Reopening, he said, would increase consumer spending but not enough to cancel out the debt overhang of being closed for long periods. “Businesses will need to move early to restructure their debt to allow the future to be their own. I see 36 months of turmoil before, as everything does in life, a natural level is found.”

Contrasts with the last crash

IK: The last time we did this, Ireland was in the teeth of a recession. Looking back now, what strikes you from that period and Ireland’s recovery?

DT: In terms of where we were when we sat down ten years ago and where we are now, it is fundamentally different. The speed at which the banks, were able to deleverage and were able to do significant loan sales – Nama loan sales, AIB and UB loan sales, Kieran’s involvement in IBRC, and he had loan sales there – and the acquisition of those portfolios by international private equity happened quicker than anyone envisaged back in 2009 and 2010. That was the trigger, that was the catalyst. It brought new money into the economy. It brought international private equity money in that had not been there. It was worked through quicker than I personally envisaged.

KW: : I remember when I started as a trainee in restructuring with what was then Stokes Kennedy Crowley in 1991, Ray (Jackson) said to me that if I was going to spend a career in insolvency, get used to peaks and troughs because that is what our business is about. That is what has happened time and again. We got back a lot quicker than most people thought. In fairness to the governments over the time, I think they managed the economy very well. that really helped get us back to where we got to quickly.

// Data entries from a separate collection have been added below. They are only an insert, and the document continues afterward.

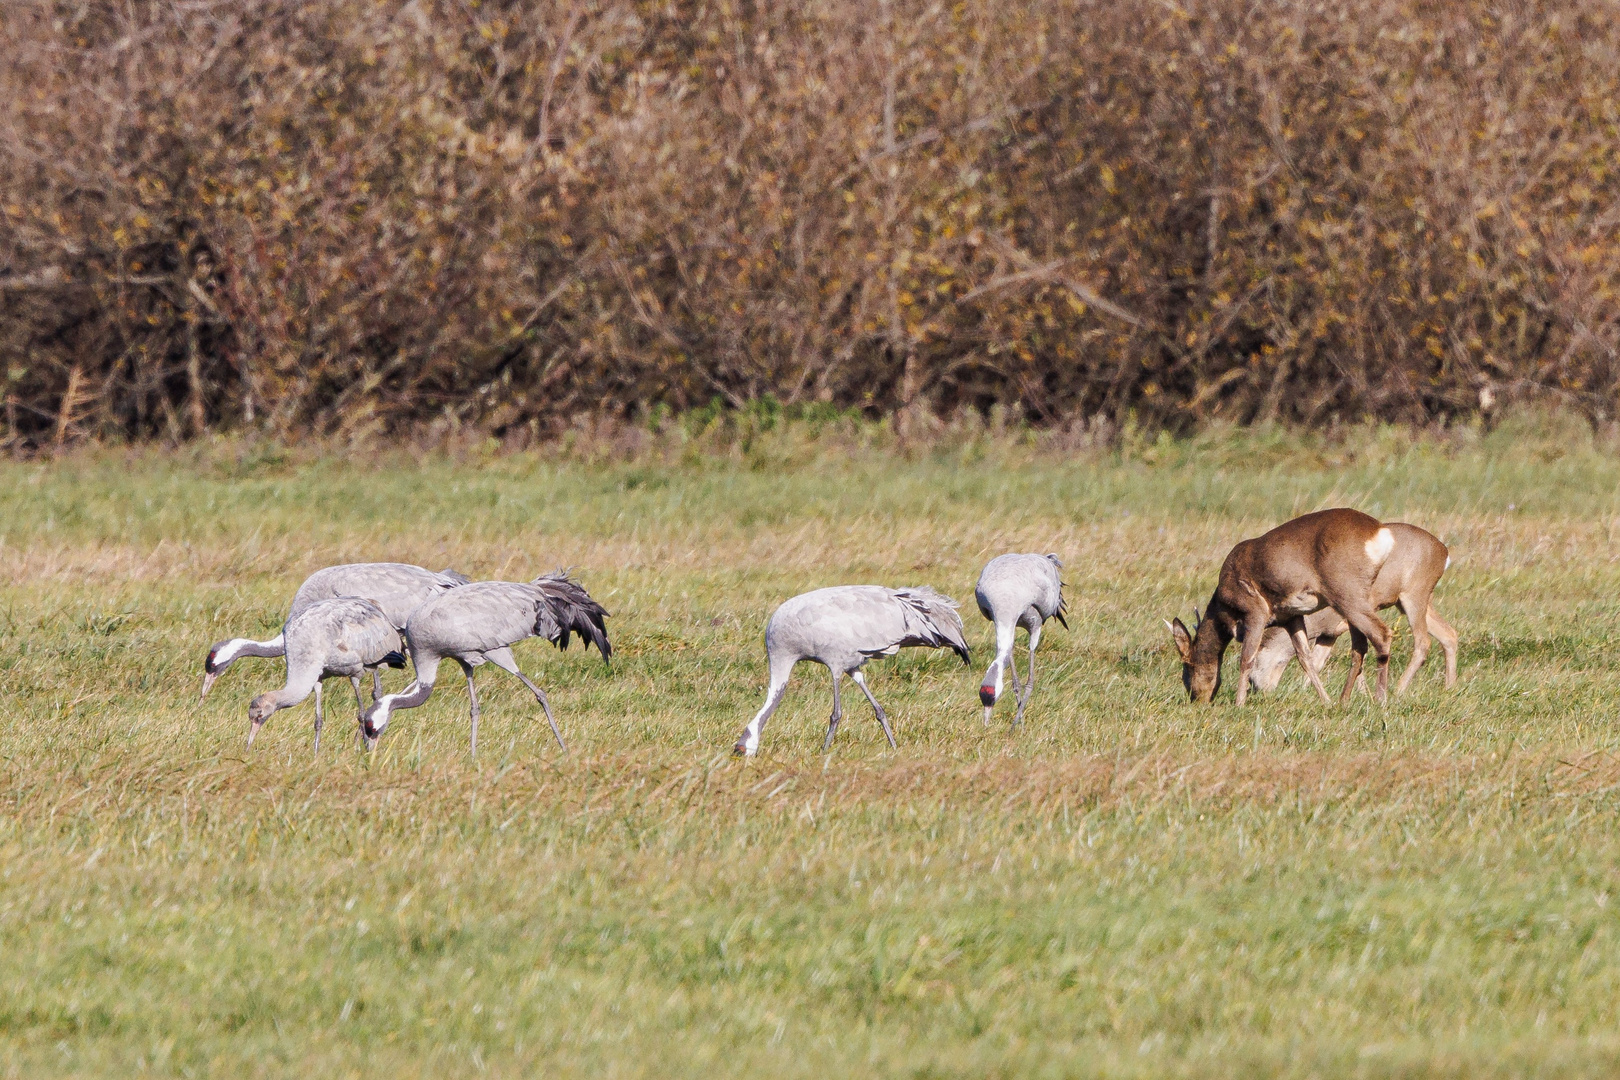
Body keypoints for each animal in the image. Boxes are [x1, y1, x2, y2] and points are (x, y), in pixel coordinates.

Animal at [1166, 508, 1406, 705]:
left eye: (1187, 665)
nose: (1197, 699)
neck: (1223, 608)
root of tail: (1380, 532)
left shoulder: (1255, 610)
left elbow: (1246, 658)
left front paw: (1239, 704)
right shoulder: (1291, 617)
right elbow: (1305, 658)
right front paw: (1325, 700)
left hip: (1347, 593)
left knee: (1382, 634)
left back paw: (1381, 699)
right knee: (1360, 647)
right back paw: (1344, 700)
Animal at [1244, 524, 1464, 702]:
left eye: (1253, 677)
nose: (1261, 691)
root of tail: (1444, 552)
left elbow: (1358, 655)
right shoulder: (1329, 634)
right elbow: (1318, 660)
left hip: (1414, 596)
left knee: (1423, 642)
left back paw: (1399, 690)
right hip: (1413, 602)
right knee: (1449, 634)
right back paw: (1450, 688)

MMcA: There were three different governments over the period, and I think they all followed the same principles. There was a consistency of approach.  We approached the recession a lot more like how the Americans approach a recession. You have a problem – you get to the bottom of the market quickly and then you deal with it immediately. You acknowledge ground zero as quickly as possible and then you rebuild again. A more European approach was to extend, pretend and manage and you never get to the bottom as quickly.

DMcD: Am I surprised at how quickly things rebounded in the last decade? Probably not. For a lot of the reasons that Declan outlined. A lot of international money flowed into the country and was in a lot of respects very new to the market. We all had to get our heads around it and get used to it. That was something we had not seen before and that capital was something we needed – despite criticisms of some of the credit funds that set up here. If we did not have access to capital, we would not have rebounded as well as we did.